Woman: Well, yes, I have a touch of ... dishonesty so I'd like some Truth please. Apparently its very effective but I've been all over and I can't find any anywhere.
Shopkeeper: Of course, Madam. What kind of truth would you like?
Woman: I thought there was only one?
Shopkeeper: No, no Madam. Let me see now.....there's this for example [jar/tube of ointment]. Relative Truth. Very simple to apply, listen, [reads from packet] "Everything is Relative. There is no Absolute Truth except the absolute truth that there is no Absolute Truth. "Truth" is what's true for you". Great for salving a guilty conscience.
Woman: Oh dear, that all sounds a bit philosophical for me. I'd just like some truth please.
Shopkeeper: How about "Half Truths" [box of aspirin] - they're very good. Quick acting but not long-lasting I'm afraid. [reading the slogan] "Fast relief for those everyday embarassing moments"
Woman: I'm not sure I follow.
Shopkeeper: Well for example, "Half Truths" would give you the courage to say to your neighbour "I'm terribly sorry, but someone has run over your cat" without having to tell them it was you!
Woman: Um....I'm not sure - what about the others?
Shopkeeper: How about Whole Truth [packet of health food].
Woman: Yes - that sounds better, what's that?
Shopkeeper: Very wholesome indeed Madam, what you might call "Truth wi' nowt takin' owt". It's excellent - very effective indeed...especially if you have a bit of a ... blockage. Full of moral fibre!
Woman: That sounds good. What's that huge box up there - the big one on the top shelf?
Shopkeeper: That Madam is the Ultimate and Definitive Truth. It includes Ultimate Morality, Perfect Justice, The Meaning of Life. Its all in there Madam - all you need to know! It can be unpleasant to take and uncomfortable to live with. Its uncomprising but the results are remarkable. That Madam is ABSOLUTE TRUTH!

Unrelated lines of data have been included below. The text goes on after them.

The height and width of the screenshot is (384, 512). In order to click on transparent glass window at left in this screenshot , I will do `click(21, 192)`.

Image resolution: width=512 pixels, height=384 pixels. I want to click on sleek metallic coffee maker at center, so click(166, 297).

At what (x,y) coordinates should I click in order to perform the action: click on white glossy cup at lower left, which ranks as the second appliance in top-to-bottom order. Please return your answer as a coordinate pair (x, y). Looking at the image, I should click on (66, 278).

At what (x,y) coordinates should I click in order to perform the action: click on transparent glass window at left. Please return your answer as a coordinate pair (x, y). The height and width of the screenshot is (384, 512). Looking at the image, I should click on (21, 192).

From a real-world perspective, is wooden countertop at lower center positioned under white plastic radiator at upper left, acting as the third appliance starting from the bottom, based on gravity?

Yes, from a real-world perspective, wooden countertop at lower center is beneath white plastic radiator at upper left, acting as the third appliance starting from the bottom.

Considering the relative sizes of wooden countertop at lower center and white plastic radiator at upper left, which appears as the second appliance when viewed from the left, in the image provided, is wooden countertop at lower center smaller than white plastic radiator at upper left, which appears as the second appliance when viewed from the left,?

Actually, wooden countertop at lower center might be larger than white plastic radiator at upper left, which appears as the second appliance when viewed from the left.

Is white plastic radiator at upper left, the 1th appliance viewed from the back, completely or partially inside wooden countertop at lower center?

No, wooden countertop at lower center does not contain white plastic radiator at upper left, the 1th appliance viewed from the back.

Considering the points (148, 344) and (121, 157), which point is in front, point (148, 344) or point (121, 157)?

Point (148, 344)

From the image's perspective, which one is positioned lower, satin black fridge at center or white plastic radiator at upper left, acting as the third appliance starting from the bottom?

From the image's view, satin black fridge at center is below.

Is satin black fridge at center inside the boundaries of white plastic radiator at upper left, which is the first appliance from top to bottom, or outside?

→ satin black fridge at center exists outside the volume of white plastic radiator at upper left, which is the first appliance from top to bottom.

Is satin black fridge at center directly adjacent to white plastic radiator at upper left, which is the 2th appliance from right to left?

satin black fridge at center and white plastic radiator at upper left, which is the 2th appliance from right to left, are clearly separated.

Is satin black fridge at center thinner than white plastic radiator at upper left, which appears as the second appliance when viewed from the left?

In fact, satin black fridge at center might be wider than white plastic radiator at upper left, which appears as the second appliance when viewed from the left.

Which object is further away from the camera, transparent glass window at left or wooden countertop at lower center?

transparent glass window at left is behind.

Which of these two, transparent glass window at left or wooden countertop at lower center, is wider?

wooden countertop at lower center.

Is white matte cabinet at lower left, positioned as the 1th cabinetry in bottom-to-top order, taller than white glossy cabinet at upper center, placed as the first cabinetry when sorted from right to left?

Woman: There's a lot of it - it must be very powerful!
Shopkeeper: Its the best Madam, totally effective - all you have to do is take it! However, as you can appreciate Madam - its a bit hard to swallow.
Woman: Yes - I can imagine!
Shopkeeper: Well Madam, what would you like?
Woman: I think I'll have a pack of Half-truths please
Shopkeeper: 12, 24 or 48 pack, Madam?
Woman: Oh 24 please, and umm.....
Shopkeeper: Something else??
Woman: Yes I'll have a box of weak excuses, a tissue of white lies - and those statistics look nice - I'll have a bunch of those.